Records to process Block Start

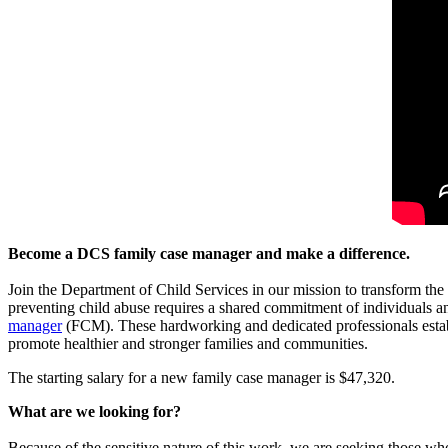
Become a DCS family case manager and make a difference.
Join the Department of Child Services in our mission to transform the 
preventing child abuse requires a shared commitment of individuals a
manager
(FCM). These hardworking and dedicated professionals establ
promote healthier and stronger families and communities.
The starting salary for a new family case manager is $47,320.
What are we looking for?
Because of the sensitive nature of this work, we are seeking those wh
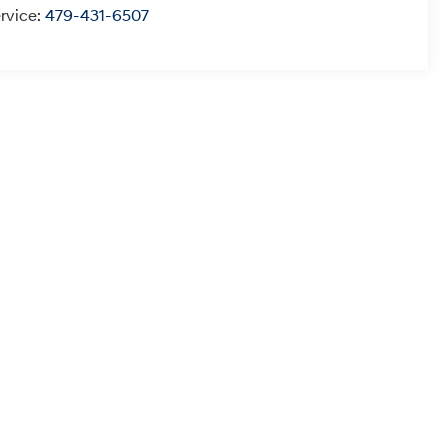
rvice:
479-431-6507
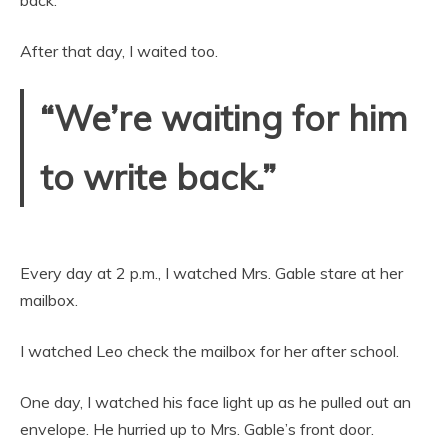
back.”
After that day, I waited too.
“We’re waiting for him
to write back.”
Every day at 2 p.m., I watched Mrs. Gable stare at her
mailbox.
I watched Leo check the mailbox for her after school.
One day, I watched his face light up as he pulled out an
envelope. He hurried up to Mrs. Gable’s front door.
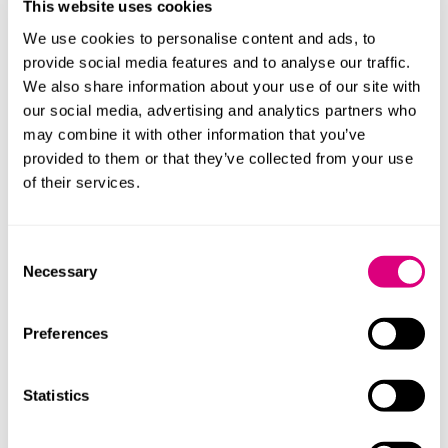
This website uses cookies
was obliged to pay once it received a compliant
We use cookies to personalise content and ads, to
demand supported by a certificate stating that sums
provide social media features and to analyse our traffic.
were due from the Contractor. Under the bond
We also share information about your use of our site with
wording, that certificate was treated as conclusive for
our social media, advertising and analytics partners who
the purposes of the Bank’s payment obligation. The
may combine it with other information that you’ve
Bank was therefore not required to investigate the
provided to them or that they’ve collected from your use
underlying contractual dispute.
of their services.
The Court emphasised that any challenge to the
Employer’s entitlement to liquidated damages needed
Consent
to be pursued directly against the Employer through
Necessary
Selection
the contractual dispute resolution process, for
example, through adjudication. The Employer was
entitled to act on its notices unless and until they were
Preferences
overturned, and if the Contractor later succeeded in
adjudication, the Employer would be required to repay
Statistics
any sums wrongly claimed.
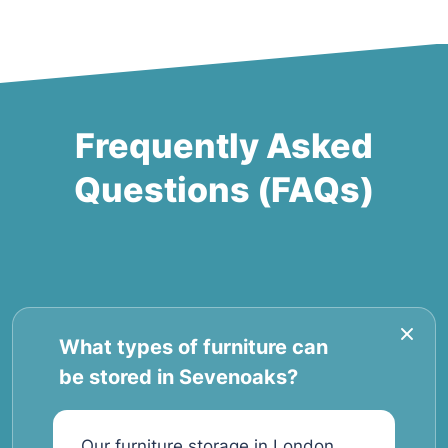
Frequently Asked
Questions (FAQs)
What types of furniture can
be stored in Sevenoaks?
Our furniture storage in London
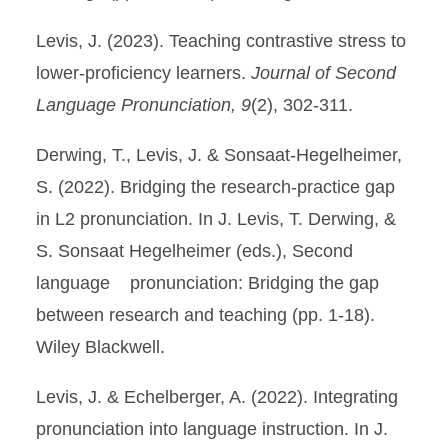
Levis, J. (2023). Teaching contrastive stress to
lower-proficiency learners.
Journal of Second
Language Pronunciation, 9
(2), 302-311.
Derwing, T., Levis, J. & Sonsaat-Hegelheimer,
S. (2022). Bridging the research-practice gap
in L2 pronunciation. In J. Levis, T. Derwing, &
S. Sonsaat Hegelheimer (eds.), Second
language pronunciation: Bridging the gap
between research and teaching (pp. 1-18).
Wiley Blackwell.
Levis, J. & Echelberger, A. (2022). Integrating
pronunciation into language instruction. In J.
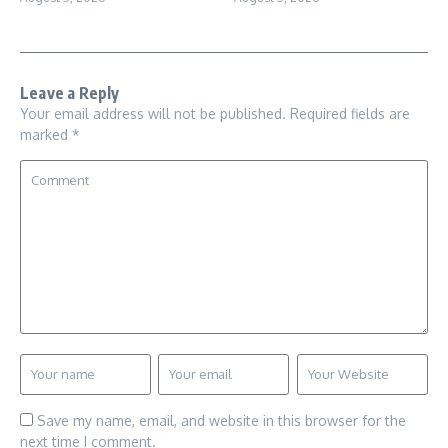
Leave a Reply
Your email address will not be published.
Required fields are
marked
*
Save my name, email, and website in this browser for the
next time I comment.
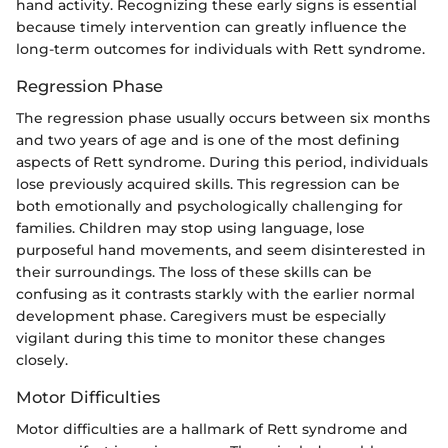
hand activity. Recognizing these early signs is essential
because timely intervention can greatly influence the
long-term outcomes for individuals with Rett syndrome.
Regression Phase
The regression phase usually occurs between six months
and two years of age and is one of the most defining
aspects of Rett syndrome. During this period, individuals
lose previously acquired skills. This regression can be
both emotionally and psychologically challenging for
families. Children may stop using language, lose
purposeful hand movements, and seem disinterested in
their surroundings. The loss of these skills can be
confusing as it contrasts starkly with the earlier normal
development phase. Caregivers must be especially
vigilant during this time to monitor these changes
closely.
Motor Difficulties
Motor difficulties are a hallmark of Rett syndrome and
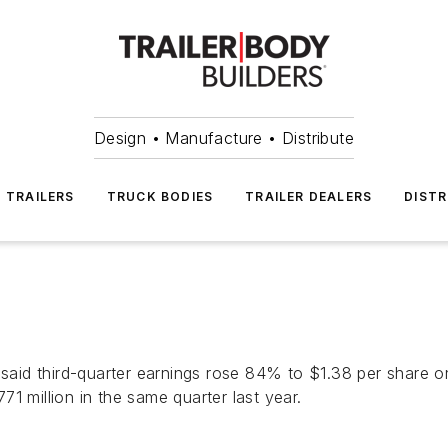
Design • Manufacture • Distribute
TRAILERS
TRUCK BODIES
TRAILER DEALERS
DISTR
id third-quarter earnings rose 84% to $1.38 per share on 
1 million in the same quarter last year.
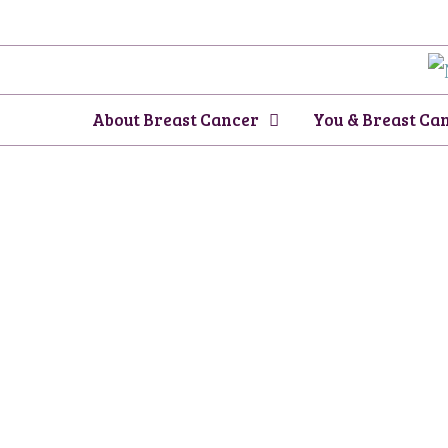
Skip
to
content
About Breast Cancer
You & Breast Ca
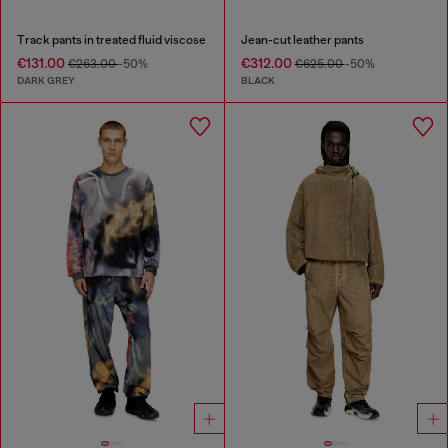
Track pants in treated fluid viscose
Jean-cut leather pants
€131.00
€312.00
€263.00
-50%
€625.00
-50%
DARK GREY
BLACK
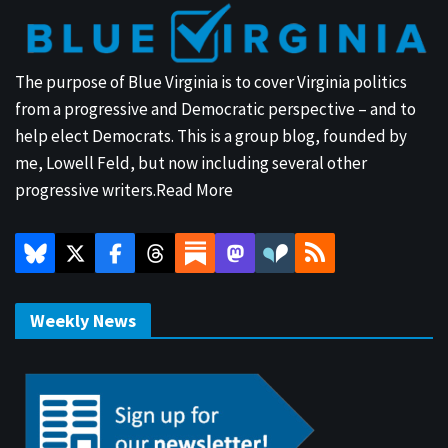
The purpose of Blue Virginia is to cover Virginia politics
from a progressive and Democratic perspective – and to
help elect Democrats. This is a group blog, founded by
me, Lowell Feld, but now including several other
progressive writers.
Read More
Weekly News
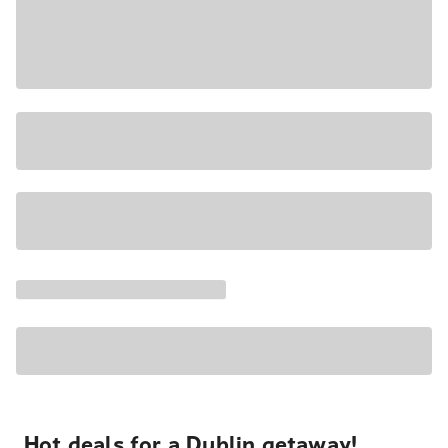
Hot deals for a Dublin getaway!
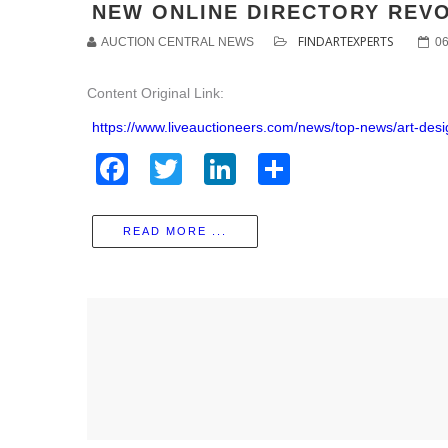
NEW ONLINE DIRECTORY REVO
FINDARTEXPERTS
AUCTION CENTRAL NEWS
0
Content Original Link:
https://www.liveauctioneers.com/news/top-news/art-des
Facebook
Twitter
LinkedIn
Share
READ MORE ...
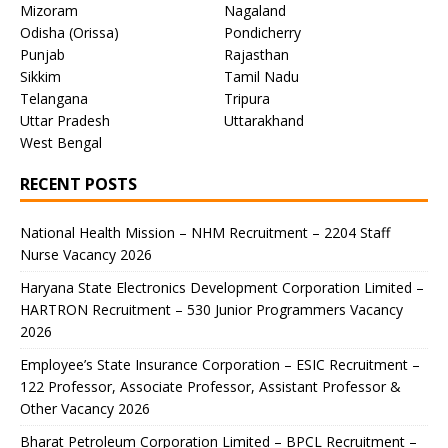
Mizoram
Nagaland
Odisha (Orissa)
Pondicherry
Punjab
Rajasthan
Sikkim
Tamil Nadu
Telangana
Tripura
Uttar Pradesh
Uttarakhand
West Bengal
RECENT POSTS
National Health Mission – NHM Recruitment – 2204 Staff
Nurse Vacancy 2026
Haryana State Electronics Development Corporation Limited –
HARTRON Recruitment – 530 Junior Programmers Vacancy
2026
Employee’s State Insurance Corporation – ESIC Recruitment –
122 Professor, Associate Professor, Assistant Professor &
Other Vacancy 2026
Bharat Petroleum Corporation Limited – BPCL Recruitment –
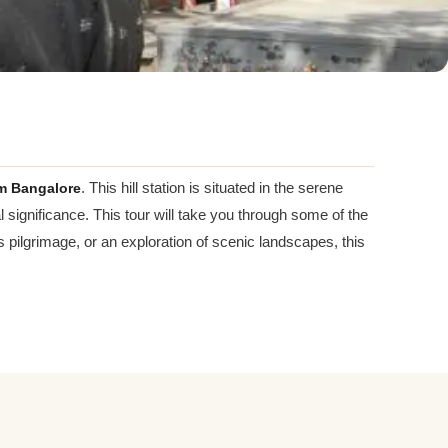
m Bangalore
. This hill station is situated in the serene
 significance. This tour will take you through some of the
us pilgrimage, or an exploration of scenic landscapes, this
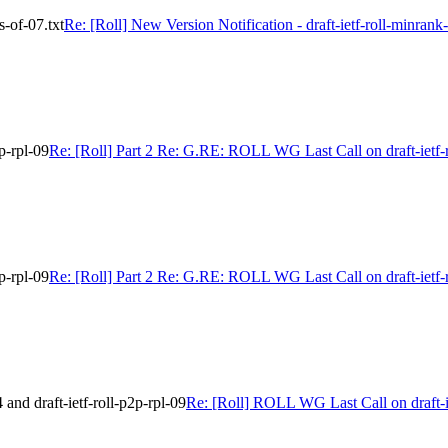
s-of-07.txt
Re: [Roll] New Version Notification - draft-ietf-roll-minrank-
p-rpl-09
Re: [Roll] Part 2 Re: G.RE: ROLL WG Last Call on draft-ietf-r
p-rpl-09
Re: [Roll] Part 2 Re: G.RE: ROLL WG Last Call on draft-ietf-r
nd draft-ietf-roll-p2p-rpl-09
Re: [Roll] ROLL WG Last Call on draft-ie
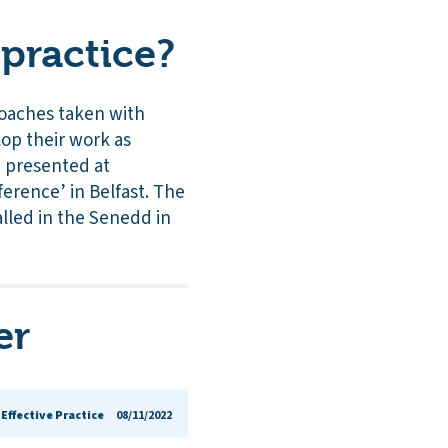
practice?
roaches taken with
op their work as
, presented at
ference’ in Belfast. The
alled in the Senedd in
er
Effective Practice
08/11/2022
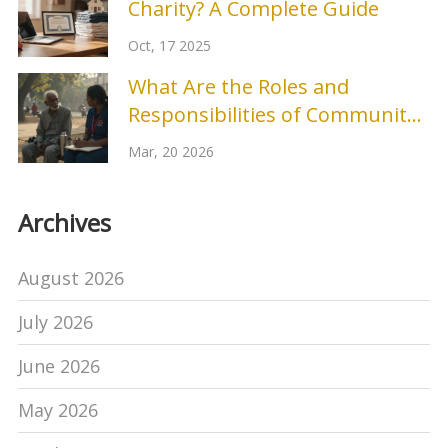
Charity? A Complete Guide
Oct, 17 2025
What Are the Roles and
Responsibilities of Community
Outreach?
Mar, 20 2026
Archives
August 2026
July 2026
June 2026
May 2026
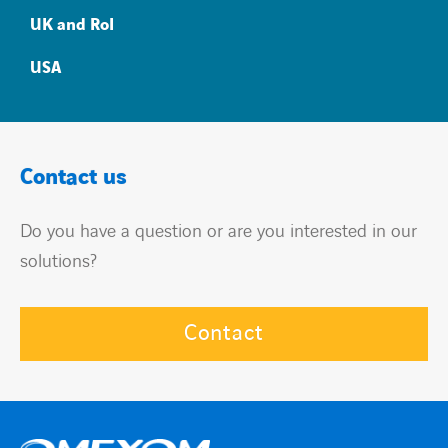
UK and RoI
USA
Contact us
Do you have a question or are you interested in our
solutions?
Contact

Records to process Block End

__Problem to work on__
Above are the records; give them all again exactly, apart from the pictures.

__Response for this exercise__
Become a DCS family case manager and make a difference.
Join the Department of Child Services in our mission to transform the 
preventing child abuse requires a shared commitment of individuals a
manager
(FCM). These hardworking and dedicated professionals establ
promote healthier and stronger families and communities.
The starting salary for a new family case manager is $47,320.
What are we looking for?
Because of the sensitive nature of this work, we are seeking those wh
rvice:
479-431-6507
back.”
After that day, I waited too.
“We’re waiting for him
to write back.”
Every day at 2 p.m., I watched Mrs. Gable stare at her
mailbox.
I watched Leo check the mailbox for her after school.
One day, I watched his face light up as he pulled out an
envelope. He hurried up to Mrs. Gable’s front door.
This website uses cookies
was obliged to pay once it received a compliant
We use cookies to personalise content and ads, to
demand supported by a certificate stating that sums
provide social media features and to analyse our traffic.
were due from the Contractor. Under the bond
We also share information about your use of our site with
wording, that certificate was treated as conclusive for
our social media, advertising and analytics partners who
the purposes of the Bank’s payment obligation. The
may combine it with other information that you’ve
Bank was therefore not required to investigate the
provided to them or that they’ve collected from your use
underlying contractual dispute.
of their services.
The Court emphasised that any challenge to the
Employer’s entitlement to liquidated damages needed
Consent
to be pursued directly against the Employer through
Necessary
Selection
the contractual dispute resolution process, for
example, through adjudication. The Employer was
entitled to act on its notices unless and until they were
Preferences
overturned, and if the Contractor later succeeded in
adjudication, the Employer would be required to repay
Statistics
any sums wrongly claimed.
Frequently Asked
Questions (FAQs)
What types of furniture can
be stored in Sevenoaks?
Our furniture storage in London
Levis, J. (2023). Teaching contrastive stress to
lower-proficiency learners.
Journal of Second
Language Pronunciation, 9
(2), 302-311.
Derwing, T., Levis, J. & Sonsaat-Hegelheimer,
S. (2022). Bridging the research-practice gap
in L2 pronunciation. In J. Levis, T. Derwing, &
S. Sonsaat Hegelheimer (eds.), Second
language pronunciation: Bridging the gap
between research and teaching (pp. 1-18).
Wiley Blackwell.
Levis, J. & Echelberger, A. (2022). Integrating
pronunciation into language instruction. In J.
Leave a Reply
Your email address will not be published.
Required fields are
marked
*
Save my name, email, and website in this browser for the
next time I comment.
hand activity. Recognizing these early signs is essential
because timely intervention can greatly influence the
long-term outcomes for individuals with Rett syndrome.
Regression Phase
The regression phase usually occurs between six months
and two years of age and is one of the most defining
aspects of Rett syndrome. During this period, individuals
lose previously acquired skills. This regression can be
both emotionally and psychologically challenging for
families. Children may stop using language, lose
purposeful hand movements, and seem disinterested in
their surroundings. The loss of these skills can be
confusing as it contrasts starkly with the earlier normal
development phase. Caregivers must be especially
vigilant during this time to monitor these changes
closely.
Motor Difficulties
Motor difficulties are a hallmark of Rett syndrome and
Design • Manufacture • Distribute
TRAILERS
TRUCK BODIES
TRAILER DEALERS
DISTR
id third-quarter earnings rose 84% to $1.38 per share on 
1 million in the same quarter last year.
Skip
to
content
About Breast Cancer
You & Breast Ca
Track pants in treated fluid viscose
Jean-cut leather pants
€131.00
€312.00
€263.00
-50%
€625.00
-50%
DARK GREY
BLACK
The purpose of Blue Virginia is to cover Virginia politics
from a progressive and Democratic perspective – and to
help elect Democrats. This is a group blog, founded by
me, Lowell Feld, but now including several other
progressive writers.
Read More
Weekly News
Hot deals for a Dublin getaway!
NEW ONLINE DIRECTORY REVO
FINDARTEXPERTS
AUCTION CENTRAL NEWS
0
Content Original Link:
https://www.liveauctioneers.com/news/top-news/art-des
Facebook
Twitter
LinkedIn
Share
READ MORE ...
Mizoram
Nagaland
Odisha (Orissa)
Pondicherry
Punjab
Rajasthan
Sikkim
Tamil Nadu
Telangana
Tripura
Uttar Pradesh
Uttarakhand
West Bengal
RECENT POSTS
National Health Mission – NHM Recruitment – 2204 Staff
Nurse Vacancy 2026
Haryana State Electronics Development Corporation Limited –
HARTRON Recruitment – 530 Junior Programmers Vacancy
2026
Employee’s State Insurance Corporation – ESIC Recruitment –
122 Professor, Associate Professor, Assistant Professor &
Other Vacancy 2026
Bharat Petroleum Corporation Limited – BPCL Recruitment –
m Bangalore
. This hill station is situated in the serene
 significance. This tour will take you through some of the
us pilgrimage, or an exploration of scenic landscapes, this
s-of-07.txt
Re: [Roll] New Version Notification - draft-ietf-roll-minrank-
p-rpl-09
Re: [Roll] Part 2 Re: G.RE: ROLL WG Last Call on draft-ietf-r
p-rpl-09
Re: [Roll] Part 2 Re: G.RE: ROLL WG Last Call on draft-ietf-r
nd draft-ietf-roll-p2p-rpl-09
Re: [Roll] ROLL WG Last Call on draft-ie
practice?
roaches taken with
op their work as
, presented at
ference’ in Belfast. The
alled in the Senedd in
er
Effective Practice
08/11/2022
Charity? A Complete Guide
Oct, 17 2025
What Are the Roles and
Responsibilities of Community
Outreach?
Mar, 20 2026
Archives
August 2026
July 2026
June 2026
May 2026
UK and RoI
USA
Contact us
Do you have a question or are you interested in our
solutions?
Contact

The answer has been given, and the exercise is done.